*PASSAGE PROVIDED:*
Proof of Theorem 1. 

Using separation of variables, we assume that the solution of Equation (6) is

$$u(y,\tau )=\sum _{n=1}^{\infty }{T}_n(\tau ,\dot{C_{\tau }})\sin \left({\displaystyle \frac{n\pi }{l}}y\right).$$

(10)

The term $f(y,\tau ,\dot{C_{\tau }})$ is expressed as the Fourier sine series, i.e.,

$$f(y,\tau ,\dot{C_{\tau }})=\sum _{n=1}^{\infty }{f}_n(\tau ,{\dot{C}}_{\tau })\sin \left({\displaystyle \frac{n\pi }{l}}y\right).$$

(11)

Combining Equations (6), (10) and (11), we establish

$$\begin{array}{c}{T}_n^{″}(\tau ,\dot{C_{\tau }})+\zeta T_n^{\prime }(\tau ,\dot{C_{\tau }})+{\left({\displaystyle \frac{an\pi }{l}}\right)}^2{T}_n(\tau ,\dot{C_{\tau }})=f_n(\tau ,{\dot{C}}_{\tau }).\hfill \end{array}$$

(12)

*USING THE INFORMATION:*
1. List every equation number that the proof of Theorem 1 cites or assigns.
2. Please pick up the proof of Theorem 1 after its last displayed equation and carry the argument on.
You can leave the entries aside; they play no part here.

Chart interpretation exercises:

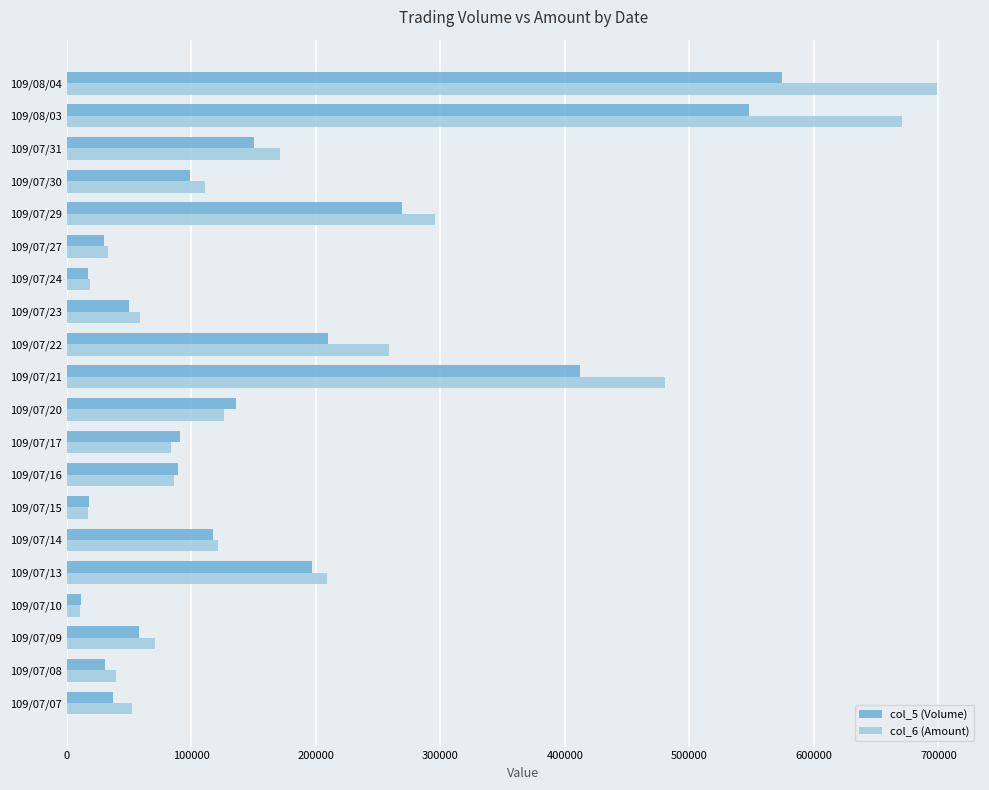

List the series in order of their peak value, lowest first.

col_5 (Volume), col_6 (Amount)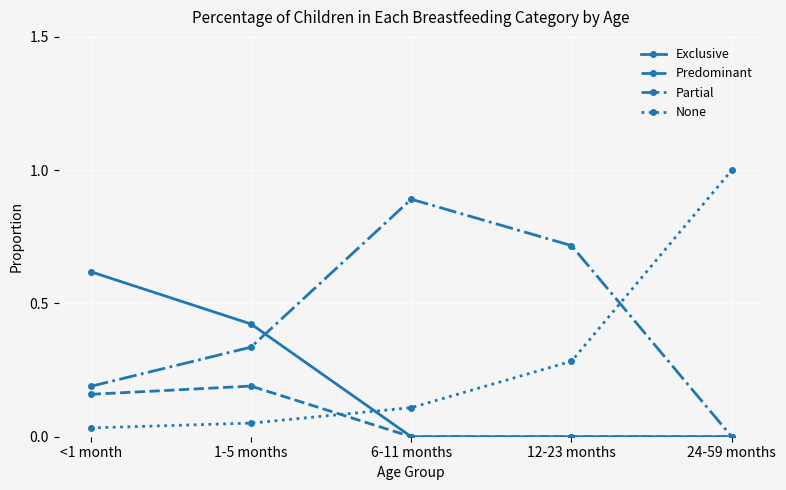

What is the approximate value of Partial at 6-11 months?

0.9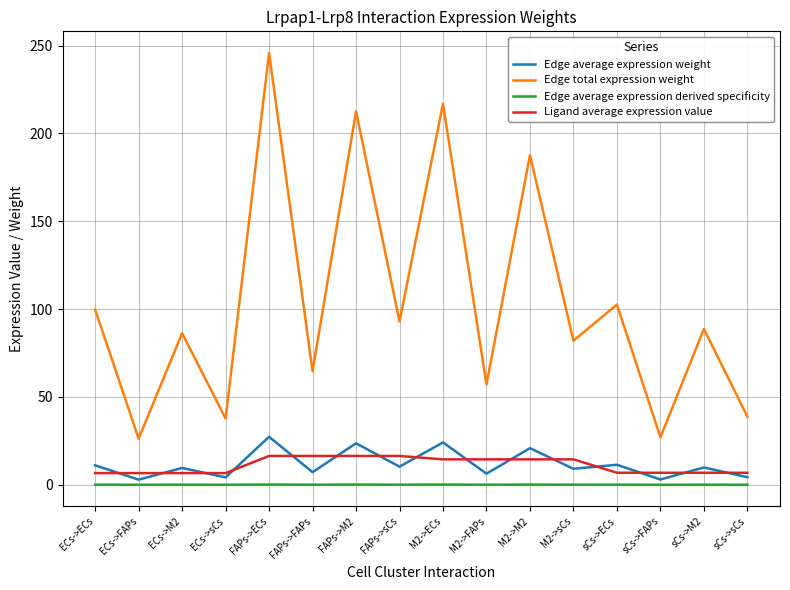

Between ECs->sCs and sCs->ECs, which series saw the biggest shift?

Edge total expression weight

*OUTPUTS IN ORDER:*
1. (6), (10), (11), (12)

2.
For any given $\omega \in \Omega$, Equation (12) degenerates to a normal ordinary differential equation

$$\begin{array}{c}{T}_n^{″}(\tau ,\dot{C_{\tau }}\left(\omega \right))+\zeta T_n^{\prime }(\tau ,\dot{C_{\tau }}\left(\omega \right))+{\left({\displaystyle \frac{an\pi }{l}}\right)}^2{T}_n(\tau ,\dot{C_{\tau }}\left(\omega \right))=f_n(\tau ,\dot{C_{\tau }}\left(\omega \right)).\hfill \end{array}$$

(13)

Next, we prove $T_n(\tau ,\dot{C_{\tau }}\left(\omega \right))$ satisfies Equation (13) for the following three cases.

(1) If $h={\zeta }^2-{\left({\displaystyle \frac{2a\pi n}{l}}\right)}^2>0$, we obtain the two distinct roots by solving the characteristic Equation (13)

$${\lambda }_1=-{\displaystyle \frac{\zeta }{2}}+{\displaystyle \frac{\sqrt{h}}{2}},{\lambda }_2=-{\displaystyle \frac{\zeta }{2}}-{\displaystyle \frac{\sqrt{h}}{2}}.$$

Based on the variation of parameters, we assume that the solution of Equations (13) takes the form

$$\begin{array}{c}{T}_n(\tau ,\dot{C_{\tau }}\left(\omega \right))={\phi }_1(\tau ,\dot{C_{\tau }}\left(\omega \right))\exp \left({\lambda }_1\tau \right)+{\phi }_2(\tau ,\dot{C_{\tau }}\left(\omega \right))\exp \left({\lambda }_2\tau \right).\hfill \end{array}$$

(14)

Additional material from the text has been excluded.